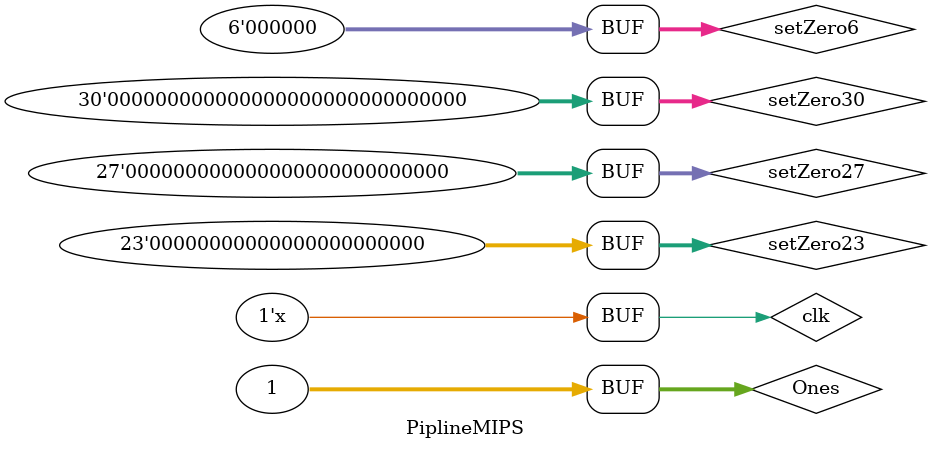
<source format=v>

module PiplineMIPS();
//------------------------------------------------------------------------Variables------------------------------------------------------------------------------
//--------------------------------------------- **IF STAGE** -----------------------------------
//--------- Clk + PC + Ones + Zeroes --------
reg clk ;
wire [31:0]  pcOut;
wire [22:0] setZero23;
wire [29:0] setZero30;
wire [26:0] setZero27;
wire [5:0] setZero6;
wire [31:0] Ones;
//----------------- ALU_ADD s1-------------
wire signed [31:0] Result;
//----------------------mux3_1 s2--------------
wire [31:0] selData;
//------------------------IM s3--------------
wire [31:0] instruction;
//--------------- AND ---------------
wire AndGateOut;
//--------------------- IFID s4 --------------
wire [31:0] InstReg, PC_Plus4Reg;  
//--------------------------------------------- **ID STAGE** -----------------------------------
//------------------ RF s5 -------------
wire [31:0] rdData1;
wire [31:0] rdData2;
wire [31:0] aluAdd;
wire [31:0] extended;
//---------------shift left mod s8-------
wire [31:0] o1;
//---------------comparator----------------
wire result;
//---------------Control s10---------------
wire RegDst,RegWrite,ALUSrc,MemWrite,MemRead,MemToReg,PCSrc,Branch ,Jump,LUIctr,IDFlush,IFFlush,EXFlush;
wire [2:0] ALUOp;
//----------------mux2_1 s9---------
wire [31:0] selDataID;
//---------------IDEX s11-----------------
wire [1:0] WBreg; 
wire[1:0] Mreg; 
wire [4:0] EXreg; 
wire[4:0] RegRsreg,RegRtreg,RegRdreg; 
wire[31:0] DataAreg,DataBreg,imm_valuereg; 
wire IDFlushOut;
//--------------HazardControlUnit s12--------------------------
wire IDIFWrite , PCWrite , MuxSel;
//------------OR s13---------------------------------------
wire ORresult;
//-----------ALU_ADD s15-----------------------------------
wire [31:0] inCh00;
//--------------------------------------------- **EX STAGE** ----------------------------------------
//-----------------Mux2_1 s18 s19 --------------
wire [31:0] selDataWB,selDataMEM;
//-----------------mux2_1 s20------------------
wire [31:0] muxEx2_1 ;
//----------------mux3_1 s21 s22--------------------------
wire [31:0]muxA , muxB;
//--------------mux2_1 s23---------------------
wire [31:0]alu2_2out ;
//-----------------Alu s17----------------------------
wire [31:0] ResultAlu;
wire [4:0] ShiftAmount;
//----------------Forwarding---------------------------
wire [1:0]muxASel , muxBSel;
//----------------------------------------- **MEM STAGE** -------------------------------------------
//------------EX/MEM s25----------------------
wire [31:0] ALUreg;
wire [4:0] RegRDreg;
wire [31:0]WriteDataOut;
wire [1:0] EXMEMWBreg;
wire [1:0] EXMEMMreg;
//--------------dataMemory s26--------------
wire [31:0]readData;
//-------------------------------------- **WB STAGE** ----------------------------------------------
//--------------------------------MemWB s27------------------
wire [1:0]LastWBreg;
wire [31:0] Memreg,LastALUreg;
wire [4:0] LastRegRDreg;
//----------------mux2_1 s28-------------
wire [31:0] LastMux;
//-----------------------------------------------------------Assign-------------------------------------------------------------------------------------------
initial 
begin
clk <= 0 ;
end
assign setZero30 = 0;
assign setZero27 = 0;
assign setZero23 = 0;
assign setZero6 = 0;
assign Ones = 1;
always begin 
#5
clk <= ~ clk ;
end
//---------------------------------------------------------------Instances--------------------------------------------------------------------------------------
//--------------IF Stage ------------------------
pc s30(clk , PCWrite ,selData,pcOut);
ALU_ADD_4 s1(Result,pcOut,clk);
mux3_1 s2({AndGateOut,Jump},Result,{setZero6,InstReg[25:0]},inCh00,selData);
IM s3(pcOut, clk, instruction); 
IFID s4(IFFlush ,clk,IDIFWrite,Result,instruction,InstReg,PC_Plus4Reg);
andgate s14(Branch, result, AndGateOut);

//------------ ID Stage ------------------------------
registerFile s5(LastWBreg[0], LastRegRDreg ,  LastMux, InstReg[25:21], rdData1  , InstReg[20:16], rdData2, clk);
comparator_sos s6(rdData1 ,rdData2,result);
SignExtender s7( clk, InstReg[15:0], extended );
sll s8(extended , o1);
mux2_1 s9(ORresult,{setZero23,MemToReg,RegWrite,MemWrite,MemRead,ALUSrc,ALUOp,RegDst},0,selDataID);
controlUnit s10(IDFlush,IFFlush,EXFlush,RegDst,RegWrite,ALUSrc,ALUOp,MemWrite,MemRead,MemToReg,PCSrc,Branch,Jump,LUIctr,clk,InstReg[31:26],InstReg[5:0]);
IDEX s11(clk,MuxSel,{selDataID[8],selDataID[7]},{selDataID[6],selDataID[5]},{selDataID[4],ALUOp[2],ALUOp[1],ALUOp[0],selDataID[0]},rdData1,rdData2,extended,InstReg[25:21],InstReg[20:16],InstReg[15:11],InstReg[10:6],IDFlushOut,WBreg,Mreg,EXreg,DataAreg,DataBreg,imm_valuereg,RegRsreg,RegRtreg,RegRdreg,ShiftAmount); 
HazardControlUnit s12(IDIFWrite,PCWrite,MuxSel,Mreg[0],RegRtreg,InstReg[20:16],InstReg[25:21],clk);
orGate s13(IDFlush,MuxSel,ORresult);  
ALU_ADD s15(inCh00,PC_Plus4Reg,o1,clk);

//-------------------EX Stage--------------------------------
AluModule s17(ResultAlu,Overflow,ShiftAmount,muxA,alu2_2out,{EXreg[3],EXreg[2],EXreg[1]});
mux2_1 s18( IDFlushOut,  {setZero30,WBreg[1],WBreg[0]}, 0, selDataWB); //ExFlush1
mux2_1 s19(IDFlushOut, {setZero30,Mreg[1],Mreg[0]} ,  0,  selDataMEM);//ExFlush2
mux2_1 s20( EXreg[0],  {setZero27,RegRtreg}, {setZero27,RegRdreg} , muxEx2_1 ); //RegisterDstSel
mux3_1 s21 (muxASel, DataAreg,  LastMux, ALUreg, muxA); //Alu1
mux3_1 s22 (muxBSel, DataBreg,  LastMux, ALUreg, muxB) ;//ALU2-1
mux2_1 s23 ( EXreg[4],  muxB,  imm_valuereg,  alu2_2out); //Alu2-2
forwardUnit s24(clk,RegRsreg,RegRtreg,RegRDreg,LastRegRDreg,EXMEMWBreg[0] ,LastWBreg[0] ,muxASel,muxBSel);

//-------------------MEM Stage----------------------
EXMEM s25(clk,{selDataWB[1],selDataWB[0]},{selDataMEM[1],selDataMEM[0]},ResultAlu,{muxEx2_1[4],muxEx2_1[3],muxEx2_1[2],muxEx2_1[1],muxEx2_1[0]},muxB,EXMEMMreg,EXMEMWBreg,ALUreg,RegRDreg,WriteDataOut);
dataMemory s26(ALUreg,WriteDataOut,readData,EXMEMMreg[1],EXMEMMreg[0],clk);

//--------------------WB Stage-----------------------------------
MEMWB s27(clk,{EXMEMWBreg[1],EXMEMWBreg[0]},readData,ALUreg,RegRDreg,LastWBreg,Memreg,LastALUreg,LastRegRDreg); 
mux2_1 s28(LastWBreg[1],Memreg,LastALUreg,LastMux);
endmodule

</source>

### PROBLEM STATEMENT
Looking at the entries, state how many lines hold the string "HazardControlUnit", with the number as the sole reply.

### COMPLETED EXERCISE
2